At least one official with the FCC is not impressed by Verizon’s latest explanations of its Early Termination Fees (ETFs) and Mobile Web billing practices. Commissioner Mignon Clyburn released a statement (pdf) last night where she called Verizon’s explanation “unsatisfying” and “troubling,” and she closed with the fighting words, “I look forward to exploring this issue in greater depth with my colleagues in the New Year.”
The FCC asked Verizon to explain why it doubled the ETF for smartphone customers last month to $350, and why at month 23 of a 24-month contract the ETF is still a steep $120. The FCC also asked Verizon to respond to accusations that it deliberately charges customers who accidentally access mobile services via buttons that can’t be disabled or remapped.
Explaining the $350 ETF
Verizon’s response to the FCC was a 13-page letter (pdf) delivered on December 18th. On pages 8 and 9, Verizon explains the $350 figure in part by saying that the ETF doesn’t just cover the cost of subsidizing the phone. This is because smartphone customers are apparently more expensive to care for, what with their newtork requirements and technical support needs, so Verizon can’t afford dealing with them otherwise.

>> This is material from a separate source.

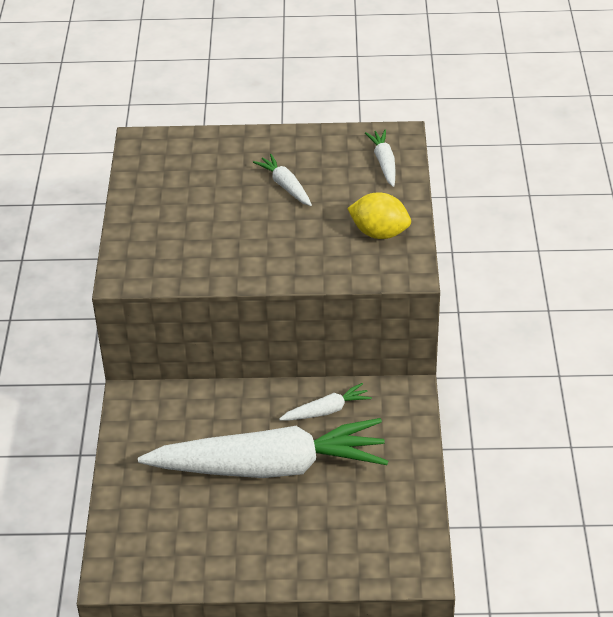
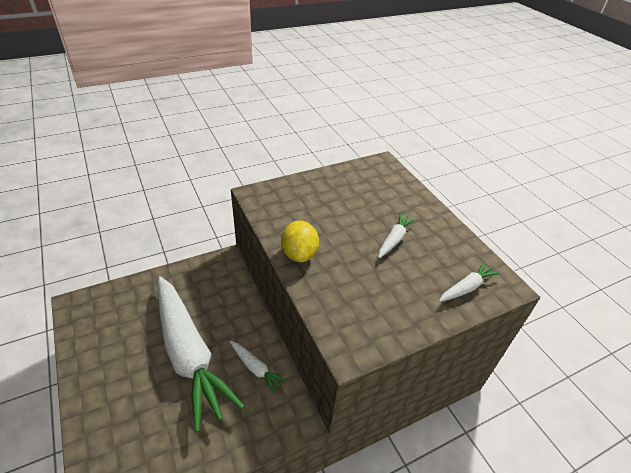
camera: 60 degrees right, 0 degrees up
(379, 233) = (383, 313): yellow lemon -> yellow lemon (299, 254)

On page 10, Verizon justifies the surprisingly high end-of-contract ETF like this:
- most customers who terminate do so in the first year;
- no matter when a customer terminates a contract, Verizon loses more money than the ETF covers;
- based on those two points, Verizon would lose too much money if it evenly prorated the $350 ETF;
- so by unevenly prorating, Verizon can keep the initial ETF lower than it otherwise would be, but high enough over the life of the contract to adequately offset losses.
Of course, following this logic there’s no reason that Verizon couldn’t prorate disproportionately for the first half of the contract, then increase the monthly prorate amount siginificantly in the second half so that by month 23 a customer would only pay $15 or so. Verizon doesn’t discuss this in the letter.
Clyburn isn’t buying any of this. From her statement:
In particular, I am concerned about what appears to be a shifting and tenuous rationale for ETFs. No longer is the claim that ETFs are tied solely to the true cost of the wireless device; rather, they are now also used foot the bill for ‘advertising costs, commissions for sales personnel, and store costs.’ Consumers already pay high monthly fees for voice and data designed to cover the costs of doing business. So when they are assessed excessive penalties, especially when they are near the end of their contract term, it is hard for me to believe that the public interest is being well served.
My own theory is that, while everything Verizon wrote may be true, the real reason for the unbalanced prorating is that it ensures the ETF always remains higher than an average monthly bill, which makes it less appealing. Imagine if you were frustrated with Verizon at month 20 of a 24 month contract; if the ETF at that point was $65 instead of $160, you might be more willing to walk away from your contract. If Verizon prorated an even $15 per month instead of the $10 they now use, they might end up facing a lot more churn once the ETF drops below $100 or so.
What about that Mobile Web billing chicanery?
As for the accusations that Verizon is deliberately taking advantage of hardware and service limitations to slap people with $2 fees any time they press a certain button, the company denies it completely. On pages 11 and 12 of the letter, the company writes:
Usage fees are not charged when a customer simply launches the Internet browser and lands on the Verizon Wireless Mobile Web homepage, which is the default setting. … If the browsing session ends there without the customer navigating to another webpage, the customer will not incur charges for Mobile Web browsing.
Much like David Pogue earlier this week, Clyburn rejects this and says it doesn’t seem to match everyone else’s reality. From her statement last night:
I am also alarmed by the fact that many consumers have been charged phantom fees for inadvertently pressing a key on their phones thereby launching Verizon Wireless’s mobile Internet service. The company asserted in its response to the Bureau that it ‘does not charge users when the browser is launched,’ but recent press reports and consumer complaints strongly suggest otherwise.
And then she ended with that “see you in the new year, Verizon!” line, which means we can look forward to more questions about this ETF and Mobile Web stuff in the coming weeks.
Note: In its letter, Verizon also writes that you can block data access to your account for either all data or specifically Mobile Web, either through Customer Care, at the point of sale, or online, and that there is no charge for this service. The company also notes that its CSRs are instructed to issue refunds for “accidental” charges for Mobile Web access. If you find a bunch of $2 charges that you know are contrary to Verizon’s claims, perhaps you should contact Commissioner Mignon Clyburn to offer proof.